» **AIM OF THE EXERCISE**:
Can you write out, word for word, the lines beginning with the one that contains "之現代化軍官」的使命，區分" and ending with the one that contains "la disponibilité et"? Leave the pictures out of your answer.

[Text extracted from the pages]
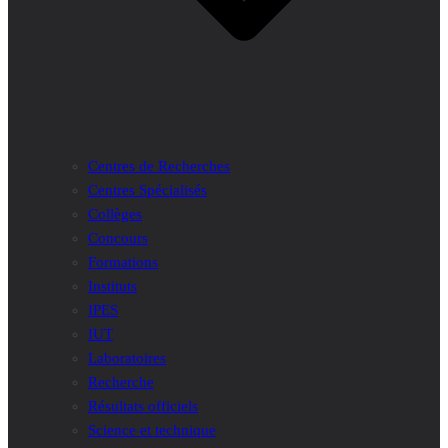
Centres de Recherches
Centres Spécialisés
Collèges
Concours
Formations
Instituts
IPES
IUT
Laboratoires
Recherche
Résultats officiels
Science et technique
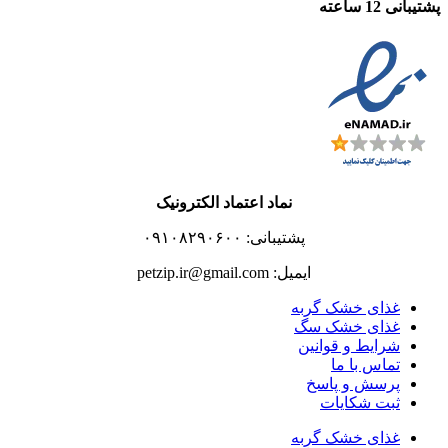
پشتیبانی 12 ساعته
نماد اعتماد الکترونیک
پشتیبانی: ۰۹۱۰۸۲۹۰۶۰۰
ایمیل: petzip.ir@gmail.com
غذای خشک گربه
غذای خشک سگ
شرایط و قوانین
تماس با ما
پرسش و پاسخ
ثبت شکایات
غذای خشک گربه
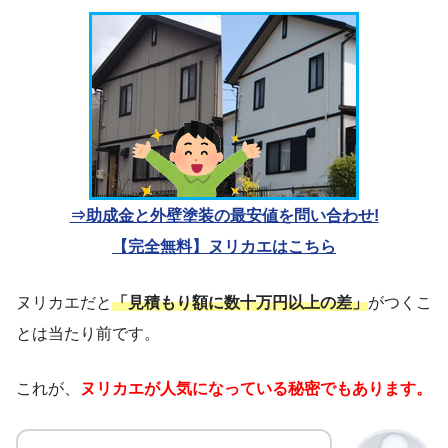
⇒助成金と外壁塗装の最安値を問い合わせ!
【完全無料】ヌリカエはこちら
ヌリカエだと
「見積もり額に数十万円以上の差」
がつくこ
とは当たり前です。
これが、
ヌリカエが人気になっている秘密でもあります。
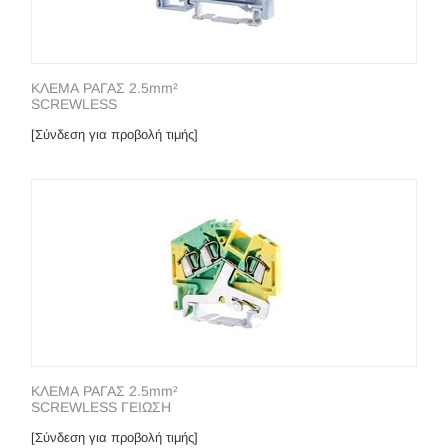
ΚΛΕΜΑ ΡΑΓΑΣ 2.5mm²
SCREWLESS
[Σύνδεση για προβολή τιμής]
ΚΛΕΜΑ ΡΑΓΑΣ 2.5mm²
SCREWLESS ΓΕΙΩΣΗ
[Σύνδεση για προβολή τιμής]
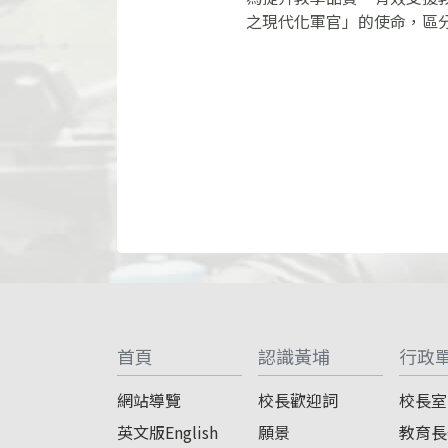
之現代化軍官」的使命，區分
:::
首頁
認識黃埔
行政
網站導覽
校長歡迎詞
校長室
英文版English
願景
教育長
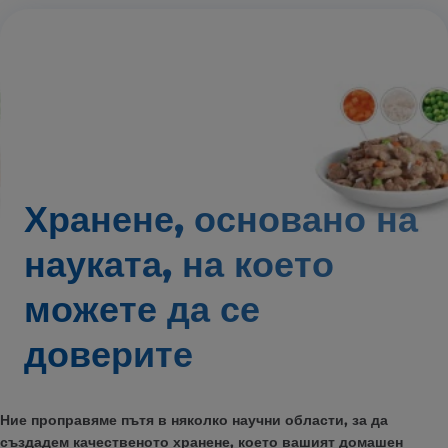
Хранене, основано на
науката,
на което
можете да се
доверите
Ние проправяме пътя в няколко научни области, за да
създадем качественото хранене, което вашият домашен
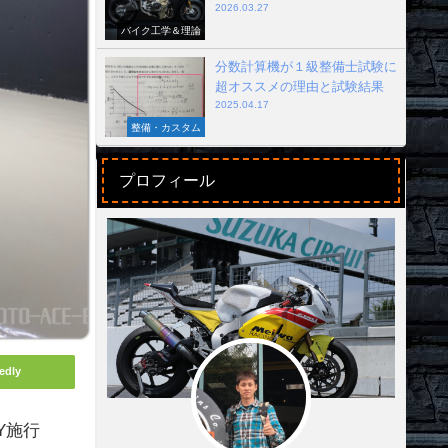
2026.03.27
バイク工学＆理論
分数計算機が１級整備士試験に
超オススメの理由と試験結果
2025.04.17
整備・カスタム
プロフィール
edly
Y施行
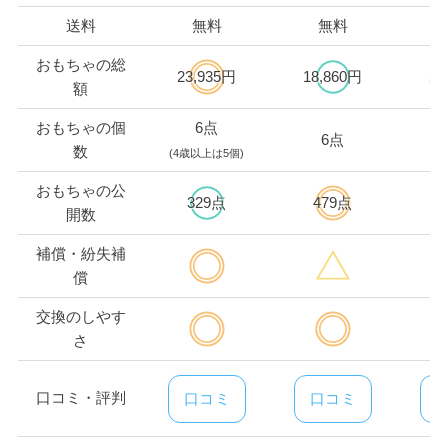
送料
無料
無料
おもちゃの総
23,935円
18,860円
28
額
おもちゃの個
6点
6点
数
(4歳以上は5個)
おもちゃの公
329点
479点
開数
補償・紛失補
償
交換のしやす
さ
口コミ・評判
口コミ
口コミ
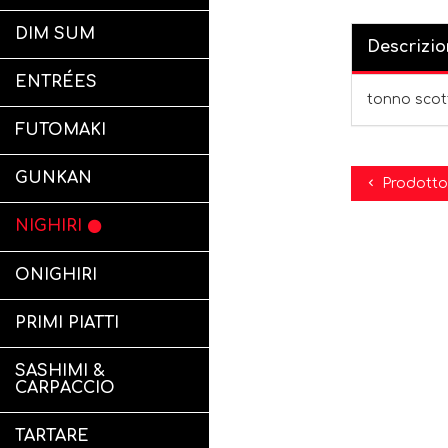
DIM SUM
Descrizio
ENTRÉES
tonno scot
FUTOMAKI
GUNKAN
Prodotto
NIGHIRI
ONIGHIRI
PRIMI PIATTI
SASHIMI &
CARPACCIO
TARTARE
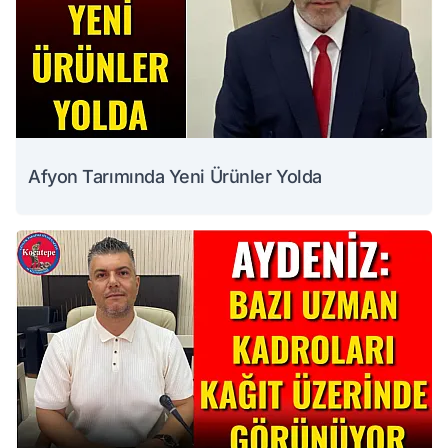
Afyon Tarımında Yeni Ürünler Yolda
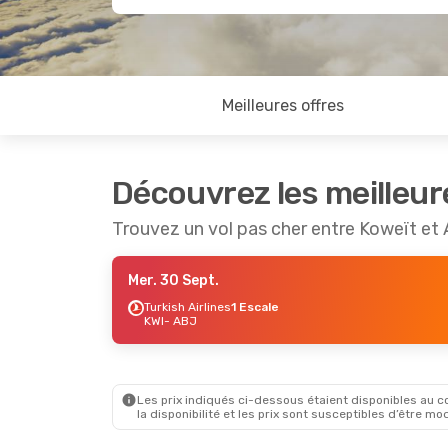
Meilleures offres
Découvrez les meilleur
Trouvez un vol pas cher entre Koweït et 
Mer. 30 Sept.
Turkish Airlines
1 Escale
KWI
- ABJ
Les prix indiqués ci-dessous étaient disponibles au cou
la disponibilité et les prix sont susceptibles d’être mod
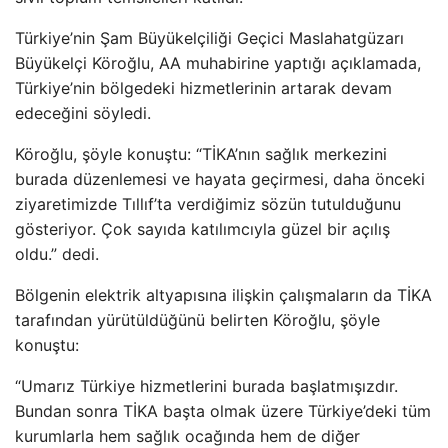
Türkiye’nin Şam Büyükelçiliği Geçici Maslahatgüzarı
Büyükelçi Köroğlu, AA muhabirine yaptığı açıklamada,
Türkiye’nin bölgedeki hizmetlerinin artarak devam
edeceğini söyledi.
Köroğlu, şöyle konuştu: “TİKA’nın sağlık merkezini
burada düzenlemesi ve hayata geçirmesi, daha önceki
ziyaretimizde Tıllıf’ta verdiğimiz sözün tutulduğunu
gösteriyor. Çok sayıda katılımcıyla güzel bir açılış
oldu.” dedi.
Bölgenin elektrik altyapısına ilişkin çalışmaların da TİKA
tarafından yürütüldüğünü belirten Köroğlu, şöyle
konuştu:
“Umarız Türkiye hizmetlerini burada başlatmışızdır.
Bundan sonra TİKA başta olmak üzere Türkiye’deki tüm
kurumlarla hem sağlık ocağında hem de diğer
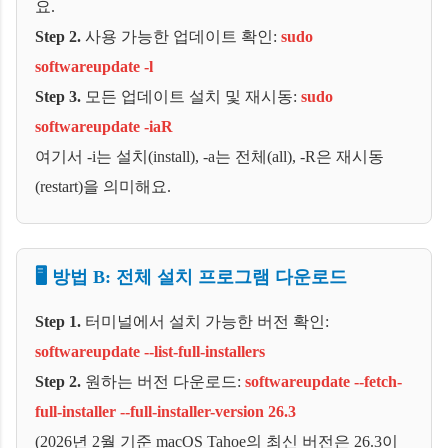
요.
Step 2.
사용 가능한 업데이트 확인:
sudo
softwareupdate -l
Step 3.
모든 업데이트 설치 및 재시동:
sudo
softwareupdate -iaR
여기서 -i는 설치(install), -a는 전체(all), -R은 재시동
(restart)을 의미해요.
🖥️ 방법 B: 전체 설치 프로그램 다운로드
Step 1.
터미널에서 설치 가능한 버전 확인:
softwareupdate --list-full-installers
Step 2.
원하는 버전 다운로드:
softwareupdate --fetch-
full-installer --full-installer-version 26.3
(2026년 2월 기준 macOS Tahoe의 최신 버전은 26.3이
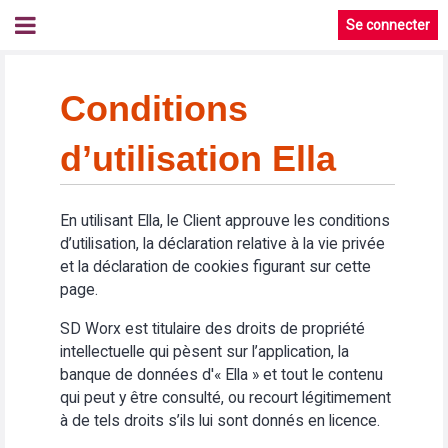
Se connecter
Conditions
d’utilisation Ella
En utilisant Ella, le Client approuve les conditions
d’utilisation, la déclaration relative à la vie privée
et la déclaration de cookies figurant sur cette
page.
SD Worx est titulaire des droits de propriété
intellectuelle qui pèsent sur l’application, la
banque de données d'« Ella » et tout le contenu
qui peut y être consulté, ou recourt légitimement
à de tels droits s’ils lui sont donnés en licence.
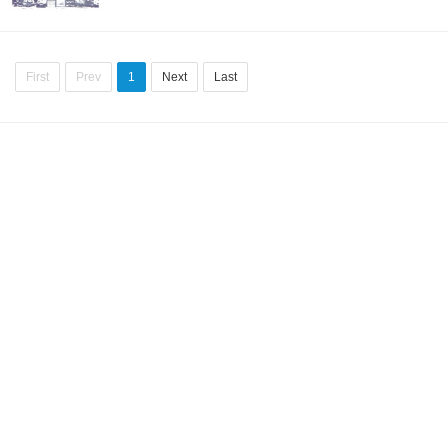
First
Prev
1
Next
Last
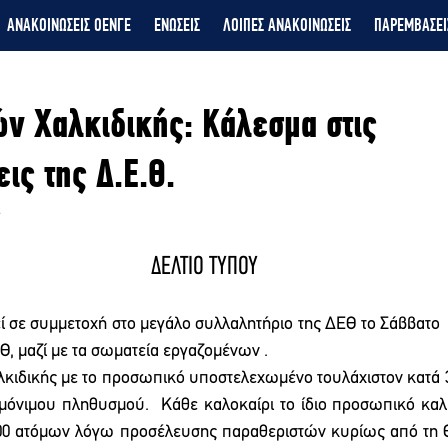
ΑΝΑΚΟΙΝΩΣΕΙΣ ΟΕΝΓΕ
ΕΝΩΣΕΙΣ
ΛΟΙΠΕΣ ΑΝΑΚΟΙΝΩΣΕΙΣ
ΠΑΡΕΜΒΑΣΕΙ
ν Χαλκιδικής: Κάλεσμα στις
ις της Δ.Ε.Θ.
ΔΕΛΤΙΟ ΤΥΠΟΥ
ί σε συμμετοχή στο μεγάλο συλλαλητήριο της ΔΕΘ το Σάββατο   
Θ, μαζί με τα σωματεία εργαζομένων .
Χαλκιδικής με το προσωπικό υποστελεχωμένο τουλάχιστον κατά 
μόνιμου πληθυσμού.  Κάθε καλοκαίρι το ίδιο προσωπικό καλύ
00 ατόμων λόγω προσέλευσης παραθεριστών κυρίως από τη Θ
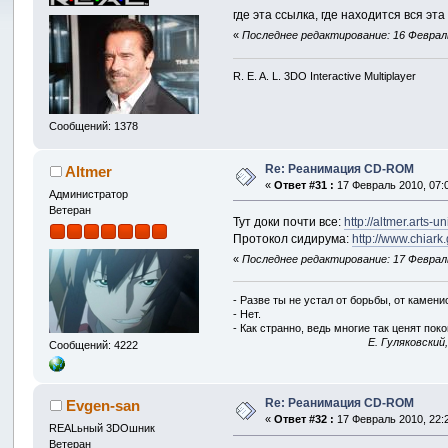
где эта ссылка, где находится вся э
«
Последнее редактирование: 16 Февраль
R. E. A. L. 3DO Interactive Multiplayer
Сообщений: 1378
Re: Реанимация CD-ROM
Altmer
«
Ответ #31 :
17 Февраль 2010, 07:0
Администратор
Ветеран
Тут доки почти все:
http://altmer.arts-
Протокол сидирума:
http://www.chiark
«
Последнее редактирование: 17 Февраль 
- Разве ты не устал от борьбы, от камен
- Нет.
- Как странно, ведь многие так ценят покой
E. Гуляковский
Сообщений: 4222
Re: Реанимация CD-ROM
Evgen-san
«
Ответ #32 :
17 Февраль 2010, 22:2
REALьный 3DOшник
Ветеран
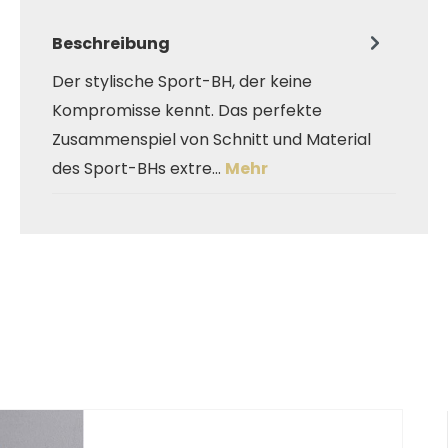
Beschreibung
Der stylische Sport-BH, der keine
Kompromisse kennt. Das perfekte
Zusammenspiel von Schnitt und Material
des Sport-BHs extre…
Mehr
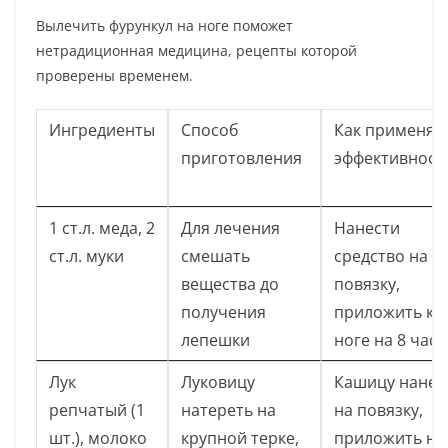
Вылечить фурункул на ноге поможет
нетрадиционная медицина, рецепты которой
проверены временем.
Ингредиенты
Способ
Как применять
приготовления
эффективност
1 ст.л. меда, 2
Для лечения
Нанести
ст.л. муки
смешать
средство на
вещества до
повязку,
получения
приложить к
лепешки
ноге на 8 часо
Лук
Луковицу
Кашицу нанес
репчатый (1
натереть на
на повязку,
шт.), молоко
крупной терке,
приложить на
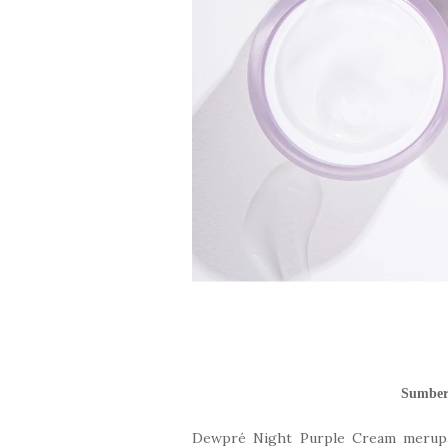
Sumbe
Dewpré Night Purple Cream merup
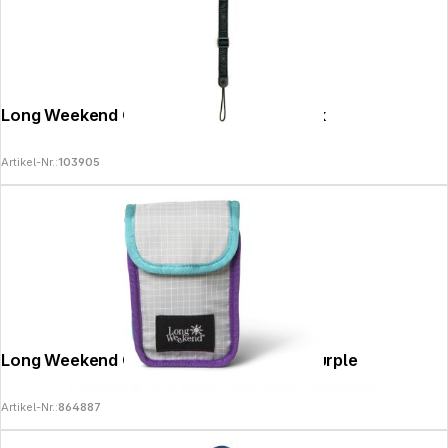
Long Weekend Camera Wrist Strap Black
Artikel-Nr.:
103905
Long Weekend Camera Pouch Cosmic Purple
Copyright © 2026
SoulAr
- Alle Rechte vorbehalten.
Artikel-Nr.:
864887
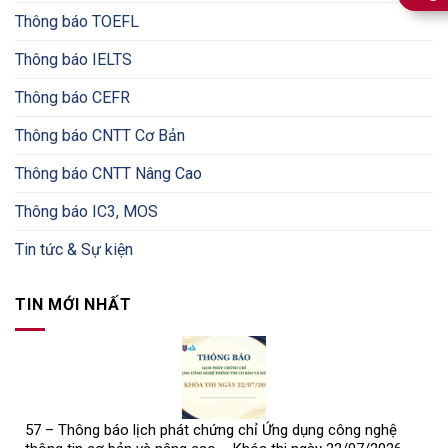
Thông báo TOEFL
Thông báo IELTS
Thông báo CEFR
Thông báo CNTT Cơ Bản
Thông báo CNTT Nâng Cao
Thông báo IC3, MOS
Tin tức & Sự kiện
TIN MỚI NHẤT
57 – Thông báo lịch phát chứng chỉ Ứng dụng công nghệ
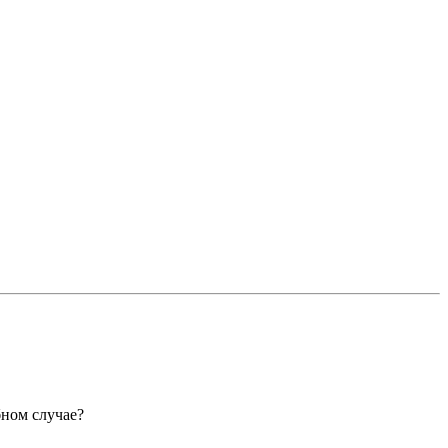
бном случае?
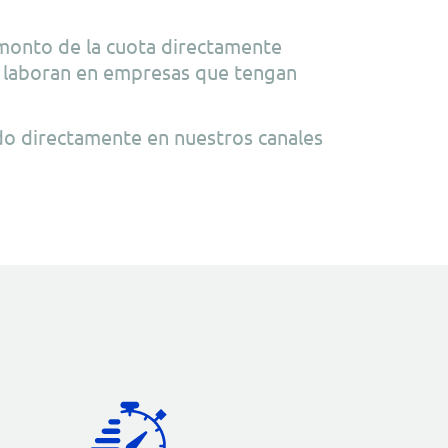
monto de la cuota directamente
e laboran en empresas que tengan
ado directamente en nuestros canales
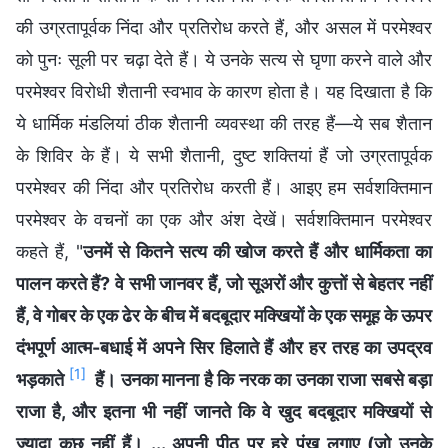
की उग्रतापूर्वक निंदा और प्रतिरोध करते हैं, और असल में परमेश्‍वर
को पुनः सूली पर चढ़ा देते हैं। ये उनके सत्य से घृणा करने वाले और
परमेश्‍वर विरोधी शैतानी स्वभाव के कारण होता है। यह दिखाता है कि
ये धार्मिक मंडलियां ठीक शैतानी व्यवस्था की तरह हैं—ये सब शैतान
के शिविर के हैं। ये सभी शैतानी, दुष्ट शक्तियां हैं जो उग्रतापूर्वक
परमेश्‍वर की निंदा और प्रतिरोध करती हैं। आइए हम सर्वशक्तिमान
परमेश्‍वर के वचनों का एक और अंश देखें। सर्वशक्तिमान परमेश्वर
कहते हैं, "
उनमें से कितने सत्य की खोज करते हैं और धार्मिकता का
पालन करते हैं? वे सभी जानवर हैं, जो सूअरों और कुत्तों से बेहतर नहीं
हैं, वे गोबर के एक ढेर के बीच में बदबूदार मक्खियों के एक समूह के ऊपर
दंभपूर्ण आत्म-बधाई में अपने सिर हिलाते हैं और हर तरह का उपद्रव
[1]
भड़काते
हैं। उनका मानना है कि नरक का उनका राजा सबसे बड़ा
राजा है, और इतना भी नहीं जानते कि वे खुद बदबूदार मक्खियों से
ज्यादा कुछ नहीं हैं। ... अपनी पीठ पर हरे पंख लगाए (जो उनके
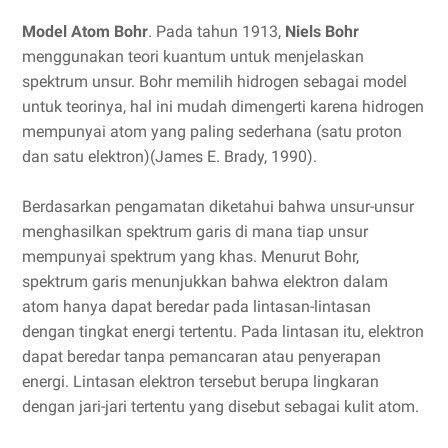
Model Atom Bohr
. Pada tahun 1913,
Niels Bohr
menggunakan teori kuantum untuk menjelaskan
spektrum unsur. Bohr memilih hidrogen sebagai model
untuk teorinya, hal ini mudah dimengerti karena hidrogen
mempunyai atom yang paling sederhana (satu proton
dan satu elektron)(James E. Brady, 1990).
Berdasarkan pengamatan diketahui bahwa unsur-unsur
menghasilkan spektrum garis di mana tiap unsur
mempunyai spektrum yang khas. Menurut Bohr,
spektrum garis menunjukkan bahwa elektron dalam
atom hanya dapat beredar pada lintasan-lintasan
dengan tingkat energi tertentu. Pada lintasan itu, elektron
dapat beredar tanpa pemancaran atau penyerapan
energi. Lintasan elektron tersebut berupa lingkaran
dengan jari-jari tertentu yang disebut sebagai kulit atom.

» **RESULT OF THIS TASK**:
之現代化軍官」的使命，區分
:::
首頁
認識黃埔
行政
網站導覽
校長歡迎詞
校長室
英文版English
願景
教育長
Хранене, основано на
науката,
на което
можете да се
доверите
Ние проправяме пътя в няколко научни области, за да
създадем качественото хранене, което вашият домашен
2026.03.27
バイク工学＆理論
分数計算機が１級整備士試験に
超オススメの理由と試験結果
2025.04.17
整備・カスタム
プロフィール
edly
Y施行
送料
無料
無料
おもちゃの総
23,935円
18,860円
28
額
おもちゃの個
6点
6点
数
(4歳以上は5個)
おもちゃの公
329点
479点
開数
補償・紛失補
償
交換のしやす
さ
口コミ・評判
口コミ
口コミ
DIM SUM
Descrizio
ENTRÉES
tonno scot
FUTOMAKI
GUNKAN
Prodotto
NIGHIRI
ONIGHIRI
PRIMI PIATTI
SASHIMI &
CARPACCIO
TARTARE
Afyon Tarımında Yeni Ürünler Yolda
Meilleures offres
Découvrez les meilleur
Trouvez un vol pas cher entre Koweït et 
Mer. 30 Sept.
Turkish Airlines
1 Escale
KWI
- ABJ
Les prix indiqués ci-dessous étaient disponibles au cou
la disponibilité et les prix sont susceptibles d’être mod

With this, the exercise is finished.